Malgré Internet, les moyens de communication modernes et la technologie à outrance, la République des lettres qui a, durant si longtemps, vu se rapprocher des intellectuels, des artistes, des écrivains de tous horizons au coeur de l'Europe - malgré les frontières et les rivalités de nations et de religions -, cette République-là a perdu de ses couleurs, estime l'académicien français Marc Fumaroli.

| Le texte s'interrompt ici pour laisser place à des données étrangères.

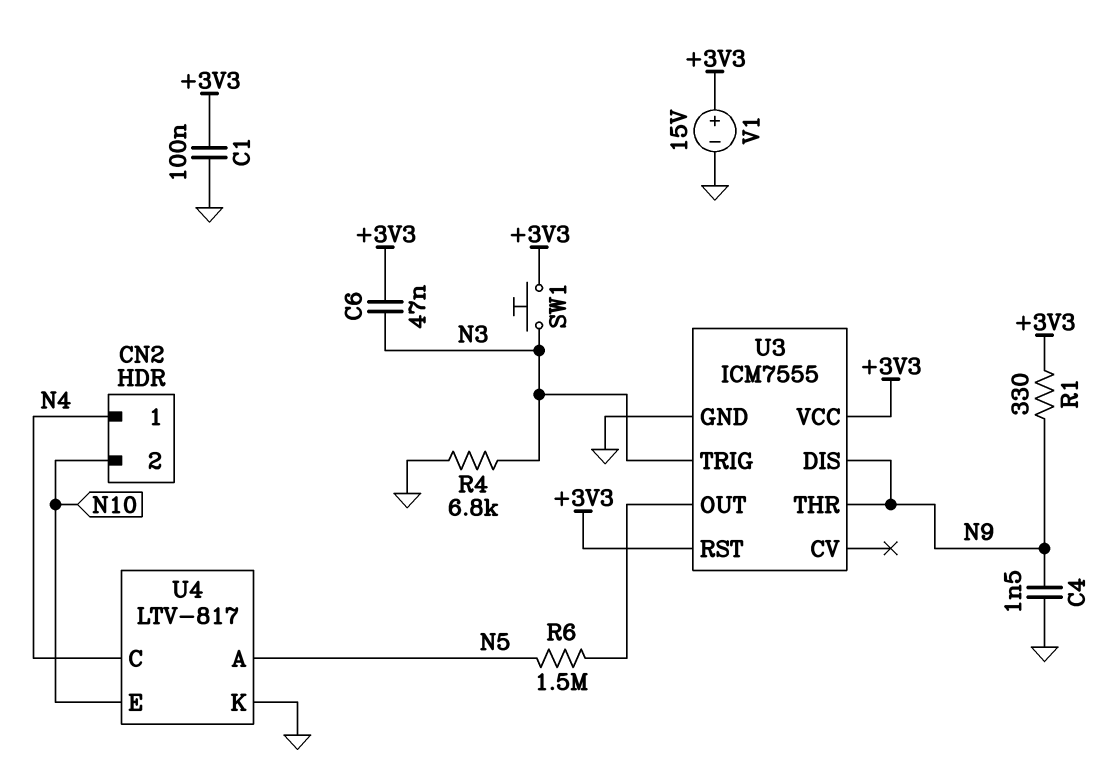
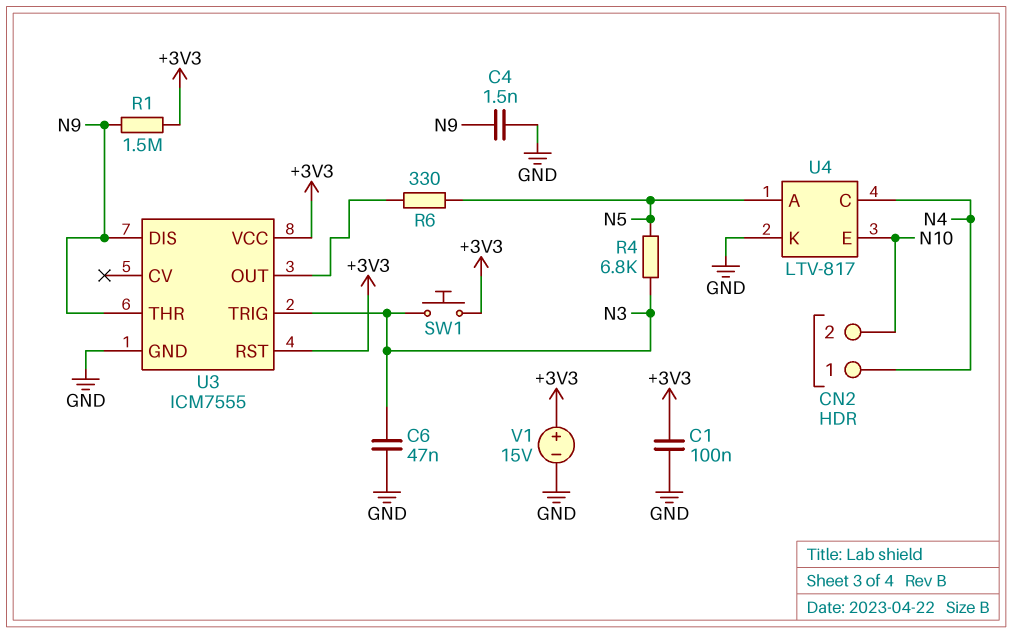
C6: 47nF (+3V3, N3) -> 47nF (GND, N3)
R1: 330 (+3V3, N9) -> 1.5M (+3V3, N9)
R4: 6.8k (GND, N3) -> 6.8k (N3, N5)
R6: 1.5M (N5, U3/OUT) -> 330 (N5, U3/OUT)

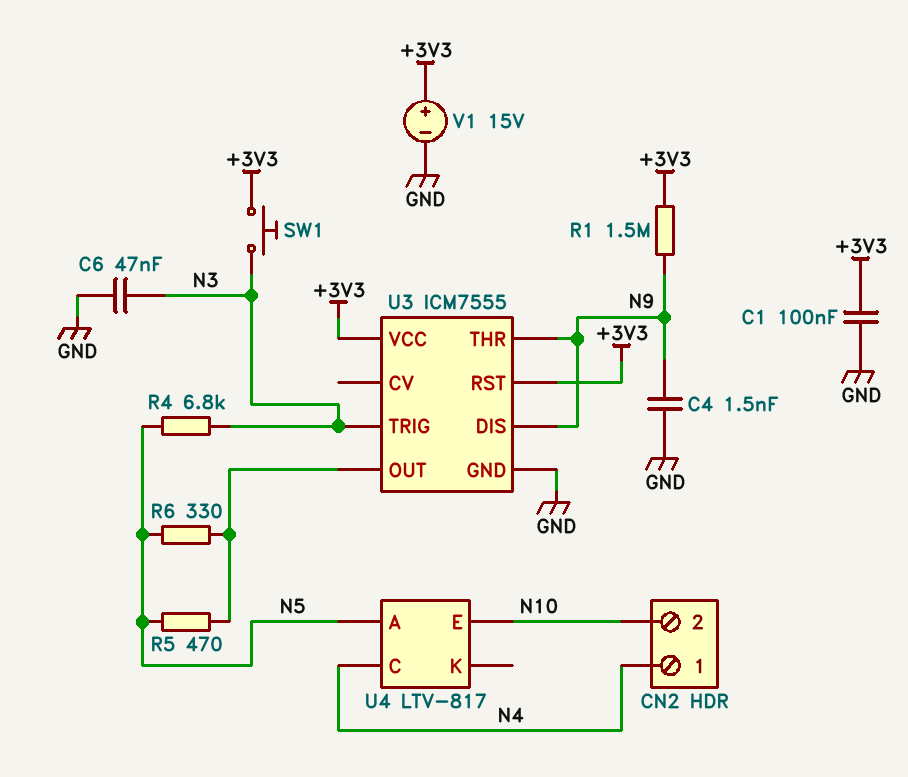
R5: none -> 470 (N5, U3/OUT)
U4 pin K: GND -> none

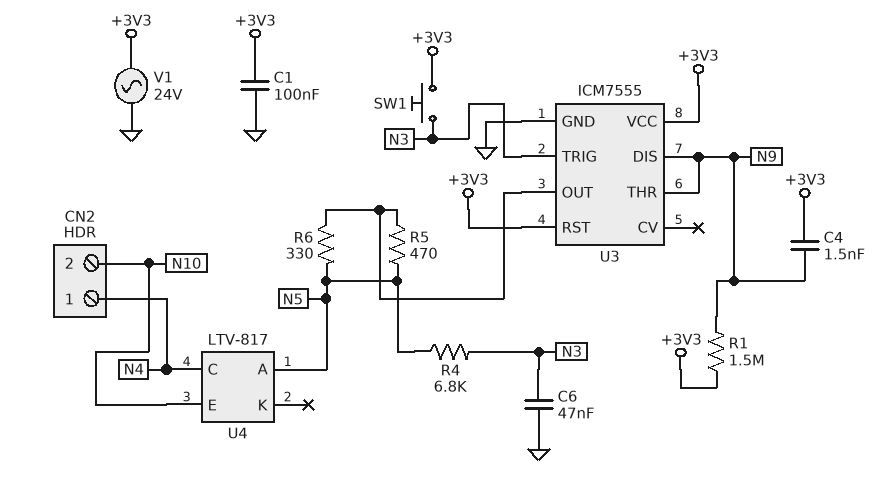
C4: 1.5nF (GND, N9) -> 1.5nF (+3V3, N9)
V1: 15V (plus +3V3, minus GND) -> AC 24V (+3V3, GND)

La République des lettres est née lorsque des élites cultivées ont, pour la première fois depuis l'Antiquité, porté un regard conscient sur le monde qui les entourait, créant par la même une communion intellectuelle et spirituelle dans un cadre géographique relativement précis. Entre érudits partageant la même langue, le latin, s'établiront des correspondances qui tisseront autant de liens pour établir ce lieu de l'esprit, cette République des lettres partagées. Une République qui grandira, évoluera, et traversera les siècles, telle un institution invisible, jamais déclarée.

" Foules solitaires "

La prospérité matérielle de l'Europe de l'après-guerre n'a pas empêché les " foules solitaires " de se constituer, le repli sur soi de battre en brèche un sentiment d'appartenance commun, expliquera le conférencier. Si la société américaine possède une foi élémentaire en elle-même, nous sommes, nous, dépourvus de ce " bien-fondé " qui fait la force de la société d'Outre-Atlantique. Mais aussi sa faiblesse, ajoute Fumaroli.

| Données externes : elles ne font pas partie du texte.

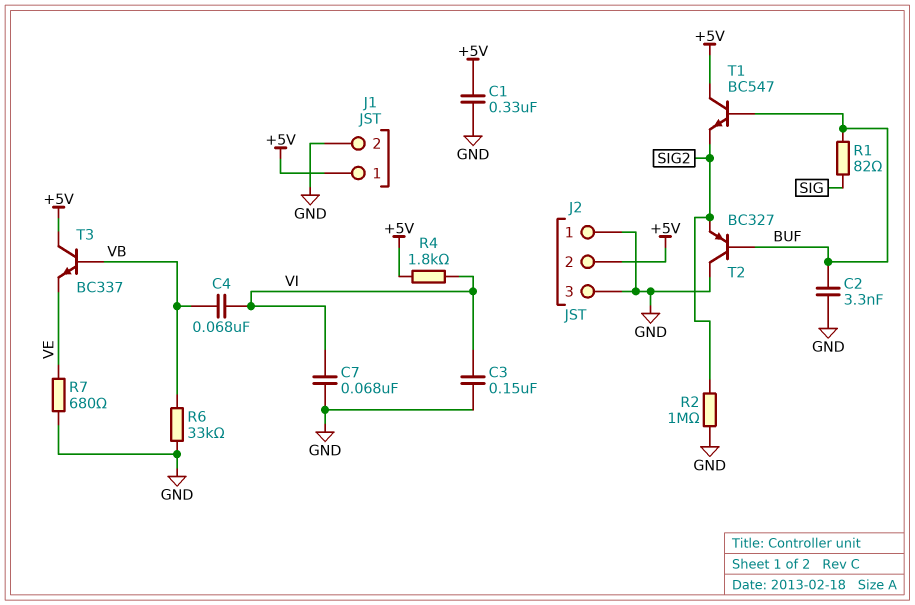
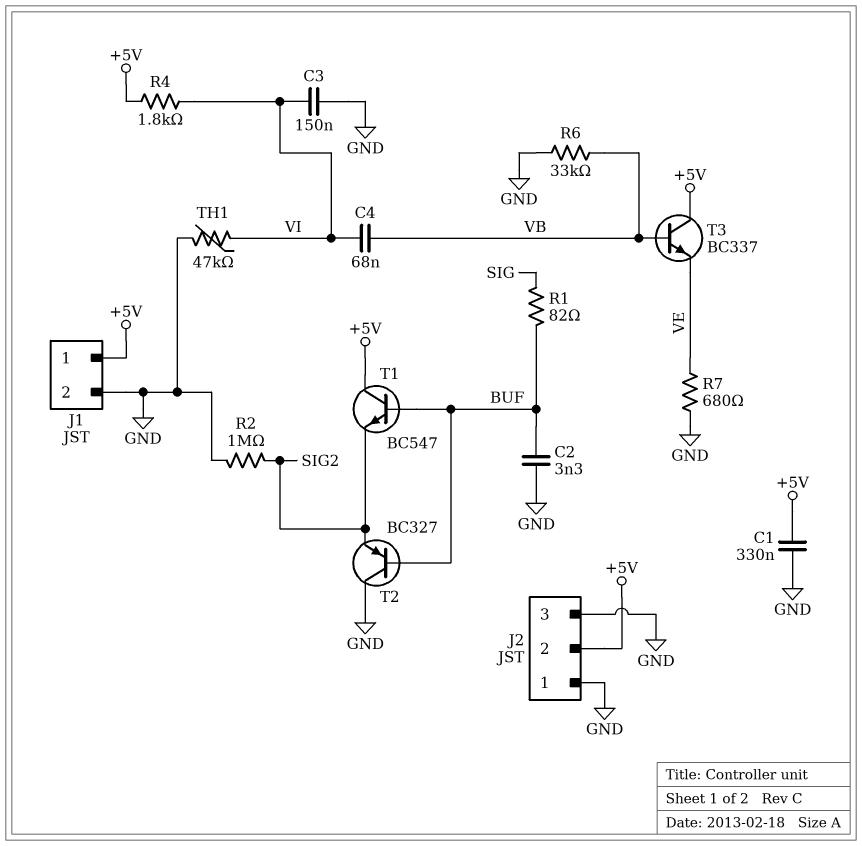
C7: 68nF (GND, VI) -> none
TH1: none -> 47k (GND, VI)

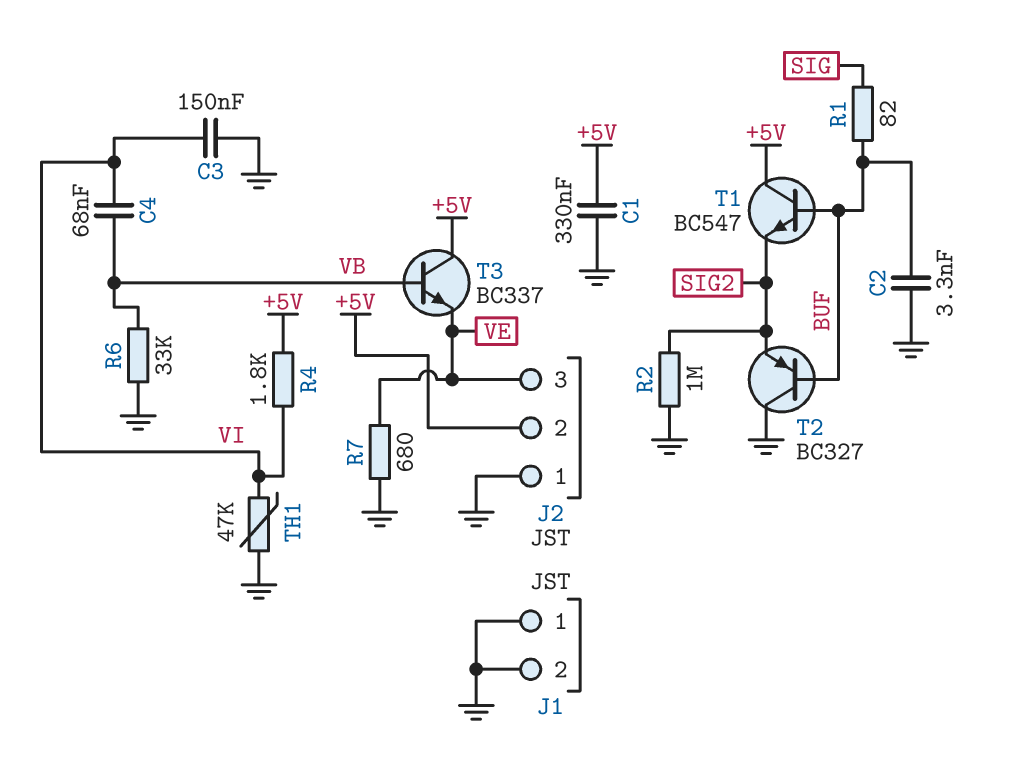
J1 pin 1: +5V -> GND
J2 pin 3: GND -> VE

Ce complexe et ce manque de fierté et d'enthousiasme pour cette chère vieille Europe et son passé sont nés d'une volonté de ne jamais refaire les mêmes erreurs : celles apparues avec les nationalismes et les totalitarismes. " L'Europe ne conserve de son Histoire que ses plaies. Pourquoi ne parlons-nous que d'un passé de crimes et d'injustices ? ". En découlent des pertes de mémoires qui, au-delà de la critique du passé récent, nous font aussi oublier notre passé plus lointain, que nous pourrions pourtant revendiquer avec noblesse.

L'Europe et la Turquie

L'Europe de l'opulence matérielle donne le spectacle d'une Corne d'abondance intarissable mais cache, derrière le mirage d'un luxe communicationnel, une pauvreté de l'esprit, pense l'académicien. Mais il ne désespère pas pour autant, en concluant sur ces mots : " D'autres époques ont vu l'Europe se ressourcer. Je suis trop attaché à elle pour ne pas croire qu'elle possède, aujourd'hui encore, les capacités pour y arriver ".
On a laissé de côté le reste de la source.